Sushant Modani

Personal information
- Full name: Sushant Jayachandra Modani
- Born: 5 January 1989 (age 37) Jalna, Maharashtra, India
- Batting: Right-handed
- Bowling: Right-arm offbreak
- Role: Batsman

International information
- National side: United States;
- ODI debut (cap 32): 6 September 2021 v PNG
- Last ODI: 31 October 2023 v Scotland
- T20I debut (cap 24): 22 December 2021 v Ireland
- Last T20I: 14 July 2022 v Zimbabwe

Domestic team information
- 2021: Houston Hurricanes

Career statistics
| Competition | ODI | T20I |
| Matches | 34 | 5 |
| Runs scored | 900 | 93 |
| Batting average | 26.47 | 31.00 |
| 100s/50s | 1/6 | –/1 |
| Top score | 111 | 50 |
| Balls bowled | 12 | 6 |
| Wickets | 0 | 1 |
| Bowling average | – | 2.00 |
| 5 wickets in innings | 0 | 0 |
| 10 wickets in match | 0 | 0 |
| Best bowling | –/– | 1/2 |
| Catches/stumpings | 3/– | 2/– |
- Source: Cricinfo, 1 November 2024

= Sushant Modani =

American cricketer (born 1989)

Sushant Jayachandra Modani (born 5 January 1989) is an Indian-born American cricketer who plays for the United States cricket team. In June 2021, he was selected to take part in the Minor League Cricket tournament in the United States following the players' draft.
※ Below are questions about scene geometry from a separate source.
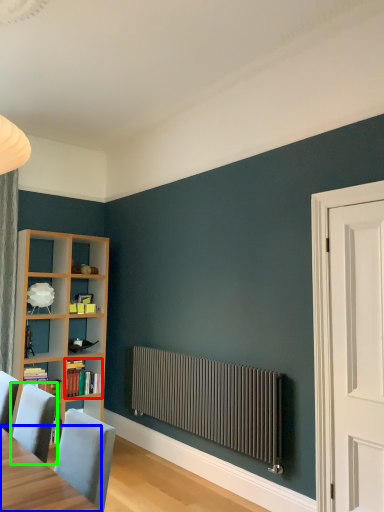
Question: Which object is the closest to the book (highlighted by a red box)? Choose among these: table (highlighted by a blue box) or chair (highlighted by a green box).

Choices:
 (A) table
 (B) chair

Answer: (B)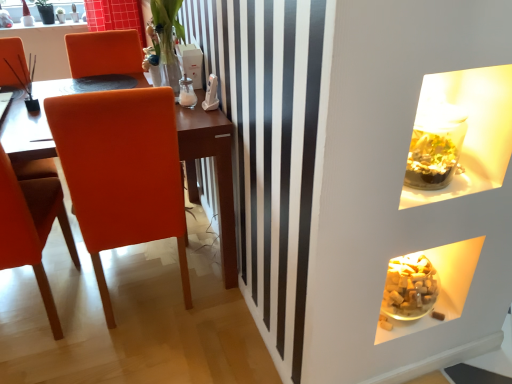
Locate an element on the screen. This screenshot has width=512, height=384. free location to the right of translucent glass cubes at lower right, which appears as the 2th food when viewed from the right is located at coordinates (425, 313).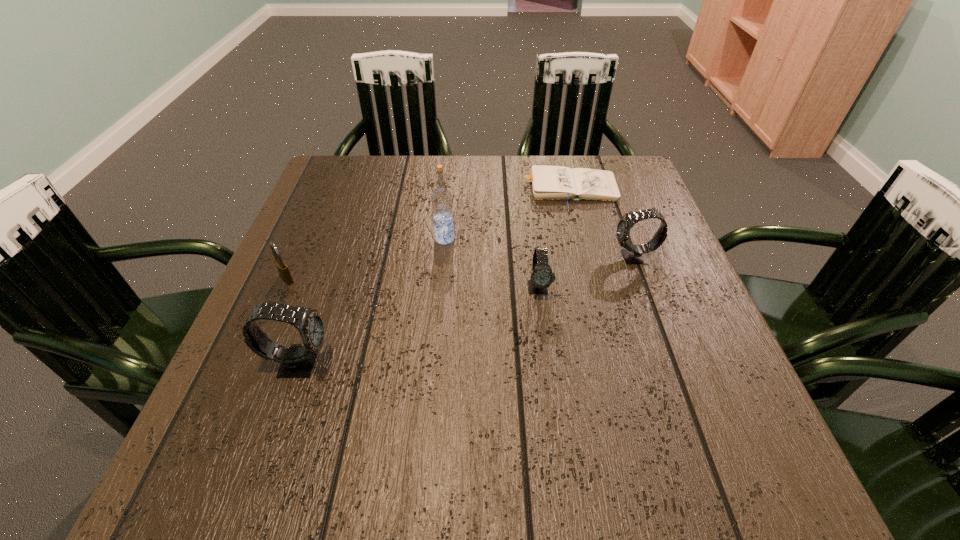
In order to click on object located at the near edge in this screenshot , I will do `click(297, 361)`.

Find the location of `watch that is positioned at the left edge`. watch that is positioned at the left edge is located at coordinates (297, 361).

Where is `padlock located at the left edge`? padlock located at the left edge is located at coordinates (281, 265).

Find the location of a particular element. This screenshot has width=960, height=540. watch that is at the right edge is located at coordinates (633, 254).

Locate an element on the screen. This screenshot has width=960, height=540. notebook present at the right edge is located at coordinates (548, 182).

Locate an element on the screen. object that is at the near left corner is located at coordinates (297, 361).

At what (x,y) coordinates should I click in order to perform the action: click on object that is at the far right corner. Please return your answer as a coordinate pair (x, y). This screenshot has width=960, height=540. Looking at the image, I should click on (548, 182).

In the image, there is a desktop. Where is `free space at the far edge`? Image resolution: width=960 pixels, height=540 pixels. free space at the far edge is located at coordinates (396, 198).

Locate an element on the screen. vacant space at the near edge of the desktop is located at coordinates (518, 389).

This screenshot has width=960, height=540. I want to click on vacant region at the right edge of the desktop, so click(694, 333).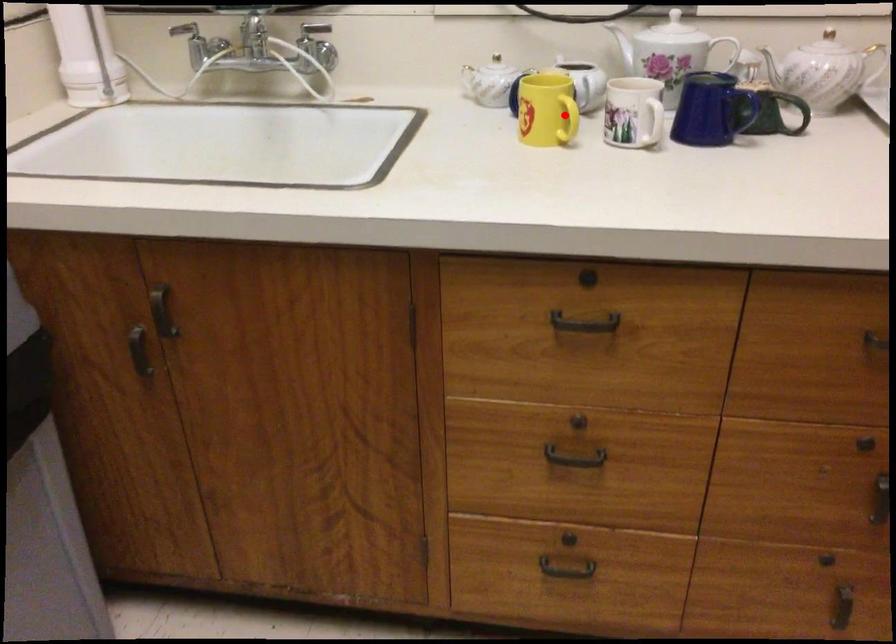
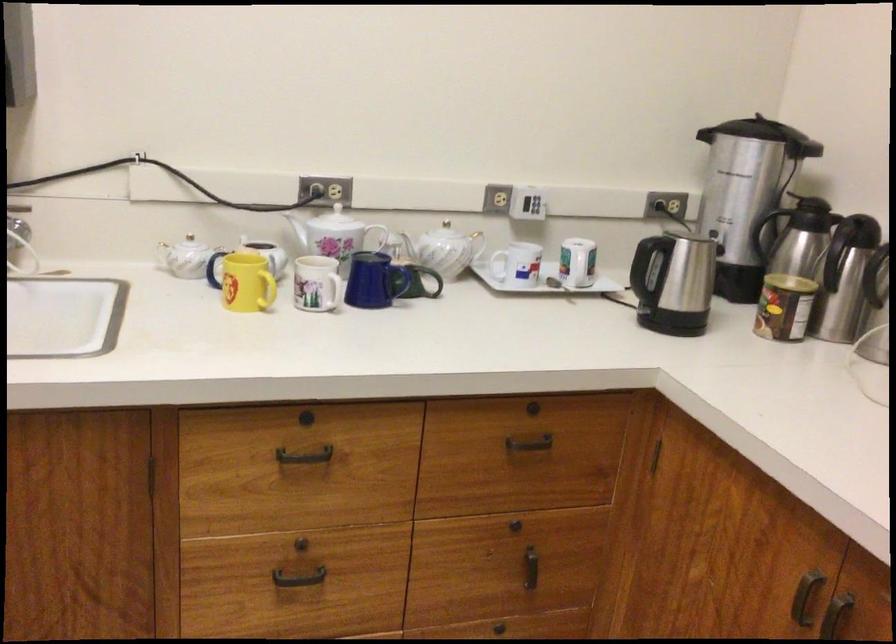
Question: I am providing you with two images of the same scene from different viewpoints. Image1 has a red point marked. In image2, the corresponding 3D location appears at what relative position? Reply with the corresponding letter.

Choices:
 (A) Closer
 (B) Farther

Answer: (B)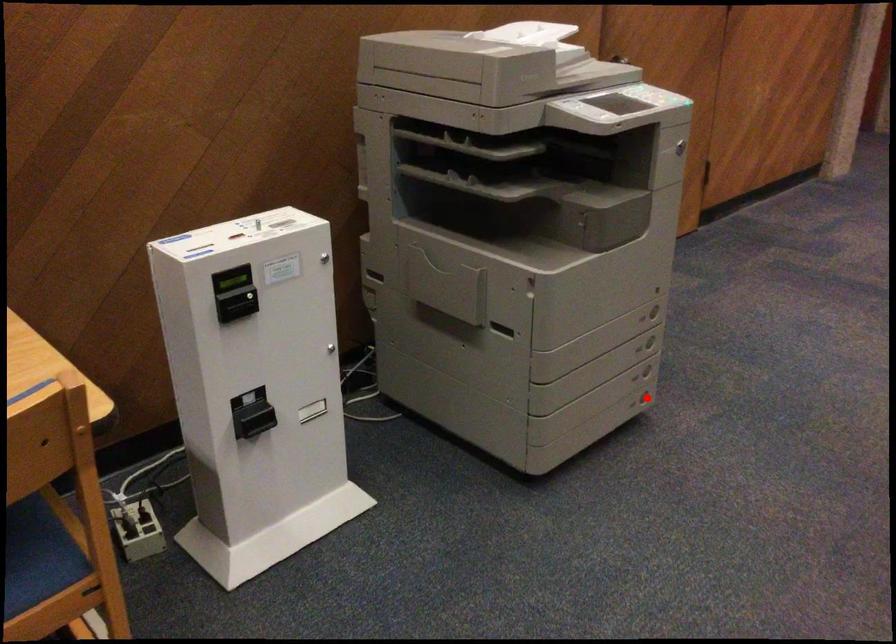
In August 2021, Modani was named in the United States' One Day International (ODI) squad for the rescheduled tri-series in Oman and their matches against Papua New Guinea. He made his ODI debut on 6 September 2021, for the United States against Papua New Guinea. He made his T20I debut on 22 December 2021, for the United States against Ireland.